Richard J Levy, MD (Children’s National Medical Center, Washington DC) chose Awad H, Ankeny D, Guan Z, et. al. A mouse model of ischemic spinal cord injury with delayed paralysis caused by aortic cross clamping. Anesthesiology 113:880-91, 2010. 

He started by asking the audience three questions:

  1. What is the typical duration of aortic cross clamp time for neonatal or infant coarctation of aorta repair at your institution?  4% were <10 min; 30% 10-15 min; 45% 15-20 min; and 20% >20 min.
  2. Do you use spinal cord protective measures during coarct repair?  52%-yes, 36%-no, 12%-sometimes.
  3. What measures are used?

Seventy percent active or passive hypothermia, 9% maximize BP or CSF drain, 9% monitor NIRS or SSEP, 11%-none. The study was an examination of varying combinations of aortic cross clamp time and body temperature in rats to determine a combination that consistently resulted in delayed (vs. immediate paralysis) hind leg neurologic impairment without mortality. This model will lead to more studies examining the mechanisms of subclinical pathologic conditions and perhaps pioneer protective measures.

Alexander Mittnacht, MD (Mount Sinai Medical Center, New York NY) selected Howard-Quijano K, Schwarzenberger J, Scovotti J, et. al. Increased red blood cell transfusions are associated with worsening outcomes in pediatric heart transplant patients. Anesthesia & Analgesia 116:1295-1308, 2013. This study met his criteria of being relevant, interesting, and a well-defined problem to study with sound statistical analysis.
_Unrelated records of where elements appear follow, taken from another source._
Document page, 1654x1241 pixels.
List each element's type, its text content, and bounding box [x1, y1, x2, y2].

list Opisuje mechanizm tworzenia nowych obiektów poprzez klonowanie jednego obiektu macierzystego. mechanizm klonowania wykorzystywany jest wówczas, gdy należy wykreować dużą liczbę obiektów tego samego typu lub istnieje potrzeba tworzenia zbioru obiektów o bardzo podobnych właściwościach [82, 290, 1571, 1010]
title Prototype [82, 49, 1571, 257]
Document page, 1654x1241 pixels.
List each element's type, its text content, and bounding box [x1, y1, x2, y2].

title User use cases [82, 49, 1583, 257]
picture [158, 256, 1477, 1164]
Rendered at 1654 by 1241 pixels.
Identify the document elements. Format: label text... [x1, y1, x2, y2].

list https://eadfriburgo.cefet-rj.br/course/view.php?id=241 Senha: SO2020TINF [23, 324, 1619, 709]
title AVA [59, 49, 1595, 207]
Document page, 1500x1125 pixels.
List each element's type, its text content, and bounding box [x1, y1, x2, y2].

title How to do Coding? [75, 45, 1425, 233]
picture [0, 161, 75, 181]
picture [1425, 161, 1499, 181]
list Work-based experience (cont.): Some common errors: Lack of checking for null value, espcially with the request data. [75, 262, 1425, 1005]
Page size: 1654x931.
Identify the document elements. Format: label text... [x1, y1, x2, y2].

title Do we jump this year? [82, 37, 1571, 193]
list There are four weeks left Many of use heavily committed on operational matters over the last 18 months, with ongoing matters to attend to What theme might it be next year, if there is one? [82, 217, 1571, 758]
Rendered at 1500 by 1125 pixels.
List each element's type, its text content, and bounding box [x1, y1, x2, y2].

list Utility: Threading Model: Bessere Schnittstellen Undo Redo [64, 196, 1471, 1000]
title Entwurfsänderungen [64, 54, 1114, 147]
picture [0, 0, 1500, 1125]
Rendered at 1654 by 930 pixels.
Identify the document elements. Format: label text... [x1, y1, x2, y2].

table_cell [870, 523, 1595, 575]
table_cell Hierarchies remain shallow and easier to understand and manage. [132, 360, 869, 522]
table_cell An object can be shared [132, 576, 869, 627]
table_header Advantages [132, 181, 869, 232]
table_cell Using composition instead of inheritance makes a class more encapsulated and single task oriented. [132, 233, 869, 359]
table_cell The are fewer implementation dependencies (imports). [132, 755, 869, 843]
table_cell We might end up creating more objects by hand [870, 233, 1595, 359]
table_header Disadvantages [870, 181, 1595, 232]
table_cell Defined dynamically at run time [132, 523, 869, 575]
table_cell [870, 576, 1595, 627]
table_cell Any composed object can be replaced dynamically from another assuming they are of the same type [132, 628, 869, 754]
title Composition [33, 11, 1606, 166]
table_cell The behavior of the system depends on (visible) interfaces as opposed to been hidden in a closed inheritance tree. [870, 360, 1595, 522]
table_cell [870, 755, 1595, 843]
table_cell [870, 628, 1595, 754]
This was a single-institution retrospective study of 94 pediatric heart transplantations. Overall, 88% received a blood transfusion. Patients who had greater than 60 mL/kg transfused had a higher incidence of major adverse events including use of ECMO, dialysis and graft failure. Causality could not be proven, though analysis demonstrated that transfusion was an independent variable of ICU LOS and mean inotrope score.